Quasiparticle scattering in a superconductor near a nematic critical point: resonance mode and multiple attractive channels

TL;DR

This paper studies how soft nematic fluctuations influence quasiparticle scattering in a 2D superconductor, revealing a complex spectral structure due to competing pairing channels and nematic resonance effects.

Contribution

It introduces a detailed analysis of quasiparticle scattering near a nematic critical point, highlighting the role of multiple pairing channels and nematic resonance in shaping the spectral features.

Findings

Scattering rate is significantly altered by all pairing channels beyond the gap.

Spectral features include a 'peak-peak-dip-hump' structure similar to cuprates.
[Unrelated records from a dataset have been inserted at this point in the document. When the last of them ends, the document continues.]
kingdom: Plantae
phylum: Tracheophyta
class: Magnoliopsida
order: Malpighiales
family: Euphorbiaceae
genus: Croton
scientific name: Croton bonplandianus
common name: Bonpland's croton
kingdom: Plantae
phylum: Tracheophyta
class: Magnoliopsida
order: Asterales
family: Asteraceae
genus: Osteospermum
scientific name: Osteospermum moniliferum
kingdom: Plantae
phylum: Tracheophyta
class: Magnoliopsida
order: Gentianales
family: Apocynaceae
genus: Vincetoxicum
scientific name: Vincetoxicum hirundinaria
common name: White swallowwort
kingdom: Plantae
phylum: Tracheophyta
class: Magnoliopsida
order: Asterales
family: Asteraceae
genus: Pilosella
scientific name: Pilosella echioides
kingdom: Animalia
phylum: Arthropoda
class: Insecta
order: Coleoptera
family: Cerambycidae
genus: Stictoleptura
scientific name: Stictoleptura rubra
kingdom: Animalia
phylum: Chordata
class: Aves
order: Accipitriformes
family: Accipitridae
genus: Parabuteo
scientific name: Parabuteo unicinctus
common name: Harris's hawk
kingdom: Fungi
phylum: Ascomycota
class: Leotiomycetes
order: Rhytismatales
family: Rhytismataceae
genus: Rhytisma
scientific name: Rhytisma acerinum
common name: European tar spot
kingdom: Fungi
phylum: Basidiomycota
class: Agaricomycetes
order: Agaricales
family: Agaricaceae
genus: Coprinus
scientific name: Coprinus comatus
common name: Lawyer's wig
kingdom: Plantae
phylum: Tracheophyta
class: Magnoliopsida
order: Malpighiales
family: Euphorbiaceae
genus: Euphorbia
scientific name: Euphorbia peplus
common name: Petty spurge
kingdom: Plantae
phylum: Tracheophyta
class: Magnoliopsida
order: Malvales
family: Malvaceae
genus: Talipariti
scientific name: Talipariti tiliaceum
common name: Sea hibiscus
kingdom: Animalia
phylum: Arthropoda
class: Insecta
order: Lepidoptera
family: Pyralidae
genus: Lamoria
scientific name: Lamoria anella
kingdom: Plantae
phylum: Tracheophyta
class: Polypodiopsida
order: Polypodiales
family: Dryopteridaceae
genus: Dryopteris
Nematic resonance and competing channels determine the energy-dependent scattering behavior.

Abstract

We analyze the scattering rate for 2D fermions interacting via soft nematic fluctuations. The ground state is an s-wave superconductor, but other pairing channels are almost equally attractive. This strongly alters the scattering rate: At energies beyond the pairing gap $\Delta$, it is renormalized by contributions from all pairing channels. At energies of order $\Delta$, it is determined by the competition between scattering into a gapped continuum and dispersing nematic resonance. The outcome is a "peak-peak-dip-hump" spectrum, similar, but not identical, to the "peak-dip-hump" structure in the cuprates.